Щеглы, овсянки, чижи, синицы из лесу на огороды слетелись, шелушат репейники и коноплю. Воробьи, по-здешнему чивили, объединились в стаи и такие побоища и возню поднимали в конопляниках, что по всему селу гомон разносился, а над межами пух и перья летели.

Мятые, растрепанные летошние чивили жаловались друг дружке: «Что мы, ну, что мы нехорошего сделали? Учили воровать? Воруем! Учили чирикать? Чирикаем! Такие послушные мы дети! Чем мы, чем мы не угодили папе и маме?!»

Старый воробей, со спины коричневый, по груди и пузцу седой от забот и жизненных невзгод, глядел из-под лопушьего листа на эту серую мелкоту, исполненный беспредельной горести: «И это мои дети! Ох, вырождается чивиль, вырождается!..»

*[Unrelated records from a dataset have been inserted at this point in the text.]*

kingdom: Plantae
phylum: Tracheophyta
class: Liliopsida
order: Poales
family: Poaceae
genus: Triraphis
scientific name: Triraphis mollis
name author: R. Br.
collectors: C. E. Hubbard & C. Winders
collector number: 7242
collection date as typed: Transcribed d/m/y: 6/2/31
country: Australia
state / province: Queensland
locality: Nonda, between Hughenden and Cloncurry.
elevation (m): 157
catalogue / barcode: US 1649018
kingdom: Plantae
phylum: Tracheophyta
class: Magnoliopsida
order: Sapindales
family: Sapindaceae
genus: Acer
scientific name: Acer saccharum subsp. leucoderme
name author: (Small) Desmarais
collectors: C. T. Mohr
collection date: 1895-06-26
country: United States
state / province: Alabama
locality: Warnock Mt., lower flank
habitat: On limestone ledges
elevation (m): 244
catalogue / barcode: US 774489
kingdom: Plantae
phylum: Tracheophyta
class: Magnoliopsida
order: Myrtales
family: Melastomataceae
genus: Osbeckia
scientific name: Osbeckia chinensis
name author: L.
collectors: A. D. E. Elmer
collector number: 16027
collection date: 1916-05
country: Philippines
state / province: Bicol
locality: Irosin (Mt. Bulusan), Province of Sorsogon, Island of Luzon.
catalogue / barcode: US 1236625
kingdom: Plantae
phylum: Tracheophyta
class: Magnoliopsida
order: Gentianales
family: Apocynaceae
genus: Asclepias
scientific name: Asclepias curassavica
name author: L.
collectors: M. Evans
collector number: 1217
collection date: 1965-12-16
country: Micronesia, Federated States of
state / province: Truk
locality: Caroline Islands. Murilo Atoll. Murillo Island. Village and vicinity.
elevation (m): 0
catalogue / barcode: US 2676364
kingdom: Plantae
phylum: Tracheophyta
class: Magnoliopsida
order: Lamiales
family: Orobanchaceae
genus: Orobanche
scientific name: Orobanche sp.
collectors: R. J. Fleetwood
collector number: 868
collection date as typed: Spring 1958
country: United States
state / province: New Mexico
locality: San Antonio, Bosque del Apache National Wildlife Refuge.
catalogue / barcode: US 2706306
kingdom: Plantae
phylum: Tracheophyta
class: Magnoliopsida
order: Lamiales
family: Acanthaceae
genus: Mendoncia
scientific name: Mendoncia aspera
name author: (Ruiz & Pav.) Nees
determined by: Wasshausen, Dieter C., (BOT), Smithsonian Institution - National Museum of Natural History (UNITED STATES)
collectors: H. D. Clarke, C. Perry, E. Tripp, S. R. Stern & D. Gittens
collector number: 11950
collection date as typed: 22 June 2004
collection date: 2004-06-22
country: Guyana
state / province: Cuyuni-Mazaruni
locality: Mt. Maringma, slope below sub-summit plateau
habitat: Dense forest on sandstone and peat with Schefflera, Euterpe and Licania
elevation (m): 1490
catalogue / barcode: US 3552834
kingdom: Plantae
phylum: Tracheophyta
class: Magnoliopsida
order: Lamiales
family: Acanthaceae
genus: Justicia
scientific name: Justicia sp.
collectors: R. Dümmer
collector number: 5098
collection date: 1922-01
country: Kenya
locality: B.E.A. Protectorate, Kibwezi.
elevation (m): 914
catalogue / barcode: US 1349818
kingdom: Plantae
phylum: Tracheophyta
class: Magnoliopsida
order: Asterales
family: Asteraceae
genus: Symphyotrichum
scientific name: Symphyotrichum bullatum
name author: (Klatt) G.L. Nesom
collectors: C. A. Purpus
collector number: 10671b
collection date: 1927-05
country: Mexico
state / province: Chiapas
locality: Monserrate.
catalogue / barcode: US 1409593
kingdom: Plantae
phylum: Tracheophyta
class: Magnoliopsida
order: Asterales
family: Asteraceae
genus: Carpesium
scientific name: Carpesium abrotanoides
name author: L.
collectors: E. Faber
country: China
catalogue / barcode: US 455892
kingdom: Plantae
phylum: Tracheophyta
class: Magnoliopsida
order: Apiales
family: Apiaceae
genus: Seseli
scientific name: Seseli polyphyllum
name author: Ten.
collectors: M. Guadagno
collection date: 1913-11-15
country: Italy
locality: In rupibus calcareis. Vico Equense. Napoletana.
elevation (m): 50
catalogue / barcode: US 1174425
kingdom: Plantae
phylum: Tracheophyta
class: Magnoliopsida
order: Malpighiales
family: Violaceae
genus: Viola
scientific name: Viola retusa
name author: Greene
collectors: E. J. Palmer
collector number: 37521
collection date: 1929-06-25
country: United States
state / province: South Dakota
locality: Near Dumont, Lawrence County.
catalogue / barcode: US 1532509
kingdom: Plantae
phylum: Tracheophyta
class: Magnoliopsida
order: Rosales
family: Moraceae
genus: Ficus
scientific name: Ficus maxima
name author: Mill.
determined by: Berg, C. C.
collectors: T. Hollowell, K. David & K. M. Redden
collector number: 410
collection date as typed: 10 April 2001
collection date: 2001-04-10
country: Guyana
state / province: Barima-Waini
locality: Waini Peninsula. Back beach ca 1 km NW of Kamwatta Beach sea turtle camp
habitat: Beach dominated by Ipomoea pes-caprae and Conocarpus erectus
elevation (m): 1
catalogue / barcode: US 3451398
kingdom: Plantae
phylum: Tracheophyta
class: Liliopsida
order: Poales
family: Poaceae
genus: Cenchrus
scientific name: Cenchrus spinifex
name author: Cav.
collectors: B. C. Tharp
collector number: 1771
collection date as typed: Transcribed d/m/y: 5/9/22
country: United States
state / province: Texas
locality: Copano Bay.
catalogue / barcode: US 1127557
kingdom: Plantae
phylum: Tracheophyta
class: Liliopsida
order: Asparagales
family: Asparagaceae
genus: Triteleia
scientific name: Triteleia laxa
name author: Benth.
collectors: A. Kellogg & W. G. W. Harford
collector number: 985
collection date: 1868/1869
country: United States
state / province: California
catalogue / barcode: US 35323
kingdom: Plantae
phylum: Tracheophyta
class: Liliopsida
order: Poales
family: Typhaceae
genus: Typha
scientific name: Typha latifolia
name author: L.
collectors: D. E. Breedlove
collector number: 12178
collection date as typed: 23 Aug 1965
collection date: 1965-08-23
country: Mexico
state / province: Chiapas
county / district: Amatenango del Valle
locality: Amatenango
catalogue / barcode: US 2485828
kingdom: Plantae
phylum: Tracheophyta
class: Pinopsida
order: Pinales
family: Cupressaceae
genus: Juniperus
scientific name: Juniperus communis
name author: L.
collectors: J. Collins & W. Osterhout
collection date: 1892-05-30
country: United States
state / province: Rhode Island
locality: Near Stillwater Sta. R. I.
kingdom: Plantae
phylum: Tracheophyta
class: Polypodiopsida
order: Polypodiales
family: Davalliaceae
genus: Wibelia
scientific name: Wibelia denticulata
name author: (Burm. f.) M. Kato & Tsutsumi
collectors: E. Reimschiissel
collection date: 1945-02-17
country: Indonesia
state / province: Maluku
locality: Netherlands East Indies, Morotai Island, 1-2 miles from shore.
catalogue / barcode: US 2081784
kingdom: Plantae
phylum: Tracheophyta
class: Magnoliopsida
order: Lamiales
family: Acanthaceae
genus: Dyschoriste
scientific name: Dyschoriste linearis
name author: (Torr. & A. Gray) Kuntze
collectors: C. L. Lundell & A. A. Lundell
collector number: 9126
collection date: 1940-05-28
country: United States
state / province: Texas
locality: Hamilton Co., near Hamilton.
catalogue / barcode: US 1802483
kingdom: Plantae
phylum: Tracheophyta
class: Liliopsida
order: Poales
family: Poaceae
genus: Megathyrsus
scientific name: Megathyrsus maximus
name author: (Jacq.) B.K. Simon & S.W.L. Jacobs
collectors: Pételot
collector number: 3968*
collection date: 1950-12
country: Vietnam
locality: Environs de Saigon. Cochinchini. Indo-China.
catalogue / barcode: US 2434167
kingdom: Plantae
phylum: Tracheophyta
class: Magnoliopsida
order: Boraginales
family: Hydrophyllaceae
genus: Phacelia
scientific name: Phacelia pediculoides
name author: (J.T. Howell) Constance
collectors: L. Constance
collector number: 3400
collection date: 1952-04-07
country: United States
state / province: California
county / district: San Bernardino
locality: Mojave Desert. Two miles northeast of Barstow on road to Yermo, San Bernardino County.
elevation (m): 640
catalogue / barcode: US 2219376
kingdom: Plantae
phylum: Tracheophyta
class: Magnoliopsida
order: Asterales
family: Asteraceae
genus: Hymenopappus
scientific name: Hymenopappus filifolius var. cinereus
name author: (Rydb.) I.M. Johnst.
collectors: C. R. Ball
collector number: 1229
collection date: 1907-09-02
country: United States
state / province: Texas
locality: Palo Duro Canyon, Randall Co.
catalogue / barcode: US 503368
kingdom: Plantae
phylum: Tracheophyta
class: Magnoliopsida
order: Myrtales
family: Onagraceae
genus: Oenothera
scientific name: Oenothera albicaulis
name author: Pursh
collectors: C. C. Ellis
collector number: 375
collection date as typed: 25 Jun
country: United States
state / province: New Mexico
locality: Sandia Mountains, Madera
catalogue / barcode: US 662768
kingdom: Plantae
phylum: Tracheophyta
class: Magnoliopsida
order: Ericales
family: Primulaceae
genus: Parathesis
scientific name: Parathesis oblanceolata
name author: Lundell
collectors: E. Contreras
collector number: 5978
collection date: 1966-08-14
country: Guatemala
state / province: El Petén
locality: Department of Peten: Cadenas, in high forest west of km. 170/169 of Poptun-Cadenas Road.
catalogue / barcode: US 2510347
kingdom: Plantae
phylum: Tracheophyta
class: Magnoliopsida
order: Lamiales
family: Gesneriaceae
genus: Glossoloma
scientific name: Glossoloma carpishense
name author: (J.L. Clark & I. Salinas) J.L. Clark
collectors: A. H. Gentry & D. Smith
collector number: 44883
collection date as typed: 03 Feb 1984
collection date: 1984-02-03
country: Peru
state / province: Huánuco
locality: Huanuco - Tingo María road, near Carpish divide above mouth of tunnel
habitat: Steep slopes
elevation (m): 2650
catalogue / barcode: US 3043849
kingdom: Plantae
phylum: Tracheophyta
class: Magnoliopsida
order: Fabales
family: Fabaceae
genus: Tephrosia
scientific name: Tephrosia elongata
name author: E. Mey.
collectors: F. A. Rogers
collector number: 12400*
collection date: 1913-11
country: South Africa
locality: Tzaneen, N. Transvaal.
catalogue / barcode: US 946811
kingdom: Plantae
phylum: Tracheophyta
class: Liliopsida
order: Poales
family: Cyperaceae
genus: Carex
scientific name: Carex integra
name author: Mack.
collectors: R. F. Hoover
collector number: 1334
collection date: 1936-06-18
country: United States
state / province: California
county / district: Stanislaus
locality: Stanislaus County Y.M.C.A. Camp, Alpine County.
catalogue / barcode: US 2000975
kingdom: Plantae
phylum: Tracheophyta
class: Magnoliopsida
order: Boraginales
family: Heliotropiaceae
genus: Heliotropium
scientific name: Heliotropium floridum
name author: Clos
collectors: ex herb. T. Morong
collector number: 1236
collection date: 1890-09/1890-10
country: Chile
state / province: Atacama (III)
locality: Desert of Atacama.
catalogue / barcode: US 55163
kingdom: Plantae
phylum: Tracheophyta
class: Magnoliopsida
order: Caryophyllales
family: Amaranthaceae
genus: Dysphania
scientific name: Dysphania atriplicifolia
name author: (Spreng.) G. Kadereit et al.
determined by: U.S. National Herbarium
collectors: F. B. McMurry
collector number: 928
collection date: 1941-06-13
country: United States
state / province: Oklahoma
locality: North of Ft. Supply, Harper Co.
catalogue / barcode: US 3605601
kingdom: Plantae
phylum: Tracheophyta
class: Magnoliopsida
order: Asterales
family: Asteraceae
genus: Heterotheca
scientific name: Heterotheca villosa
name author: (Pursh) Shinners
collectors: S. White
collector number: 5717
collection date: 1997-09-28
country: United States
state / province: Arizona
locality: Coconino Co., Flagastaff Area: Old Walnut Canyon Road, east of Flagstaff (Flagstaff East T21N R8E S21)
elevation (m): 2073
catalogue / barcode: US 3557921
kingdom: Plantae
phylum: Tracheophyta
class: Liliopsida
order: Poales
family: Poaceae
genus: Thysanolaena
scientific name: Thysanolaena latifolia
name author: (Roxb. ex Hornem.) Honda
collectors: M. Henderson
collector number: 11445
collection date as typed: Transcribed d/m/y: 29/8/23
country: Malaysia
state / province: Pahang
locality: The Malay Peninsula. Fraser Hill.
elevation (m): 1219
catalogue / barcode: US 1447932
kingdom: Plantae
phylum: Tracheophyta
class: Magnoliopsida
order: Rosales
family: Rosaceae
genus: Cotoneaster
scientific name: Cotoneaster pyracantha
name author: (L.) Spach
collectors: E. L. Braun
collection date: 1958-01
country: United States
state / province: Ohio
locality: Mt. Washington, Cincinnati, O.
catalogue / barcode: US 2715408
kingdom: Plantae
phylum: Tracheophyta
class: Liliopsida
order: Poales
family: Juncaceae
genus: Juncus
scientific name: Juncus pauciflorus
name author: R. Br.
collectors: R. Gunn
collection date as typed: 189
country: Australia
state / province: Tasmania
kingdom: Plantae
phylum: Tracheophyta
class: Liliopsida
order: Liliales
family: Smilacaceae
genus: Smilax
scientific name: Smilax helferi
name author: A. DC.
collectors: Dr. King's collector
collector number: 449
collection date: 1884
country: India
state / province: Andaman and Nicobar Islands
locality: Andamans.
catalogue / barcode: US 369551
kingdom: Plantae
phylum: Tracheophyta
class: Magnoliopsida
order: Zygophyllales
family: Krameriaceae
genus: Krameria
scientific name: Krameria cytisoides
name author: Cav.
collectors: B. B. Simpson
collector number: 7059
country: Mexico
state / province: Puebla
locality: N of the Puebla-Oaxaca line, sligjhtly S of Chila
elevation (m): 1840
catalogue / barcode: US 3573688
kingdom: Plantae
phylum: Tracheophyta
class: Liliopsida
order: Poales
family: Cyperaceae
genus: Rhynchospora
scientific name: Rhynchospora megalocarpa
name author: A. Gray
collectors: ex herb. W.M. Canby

Деловито чиркнув, старый воробей спархивал в сухой бурьян. Опасливо, один по одному — папа строгий! — следом за ним в глушь бурьяна ныряли молоденькие чивили, и оттуда, из кормных зарослей, начинали раздаваться такие восторженные возгласы, такое восхищение папой, что он имел снисхождение выслушать похвалы в свой адрес. Оказывается, вся эта возня в конопле была всего лишь маневром, с помощью которого вырабатывалась не только храбрость и увертливость, но и смекалка — семя с кустов конопли вытряхивалось на землю, и тут, пожалуйста, клюйте его, дети, набирайтесь сил и здоровья! «Ну и папа у нас! Вот это так папа! Где вы, где вы можете иметь еще такого папу?!» — заливались жирующие чивили, а иные в размышления ударялись: «Ох, сложна жизнь, сложна!..»

В печальные закатные дни осени какое-то неприкаянное, виноватое кратковечно объявится солнце, и все вдруг очнется, воспрянет от унылого забытья. Бледная, день-деньской мокрая трава в межевой глухоте вяло зазеленеет; один-другой цветок куль-бабы займется на поляне; бабочка над огородом запорхает; сонный шмель гудеть и слепо тыкаться куда попало станет; из старой черемухи ящерки на теплые бревна бани выбегут; кузнецы попробуют литовки выточить; а на огуречной, вроде бы уж насмерть убитой гряде средь желтой слизи вздымается одна-другая плеть, и болезные цветочки, похожие на окурки, родят болезные плоды — то с худым пупыристым задком, то с рахитно вздутым пузцом, то головастика выдадут, то в загогулину огурец завернут, то каралькой его сделают, то уродливыми близнецами вместе слепят или уж вовсе что-то «не божецкое» из овощи изобразят.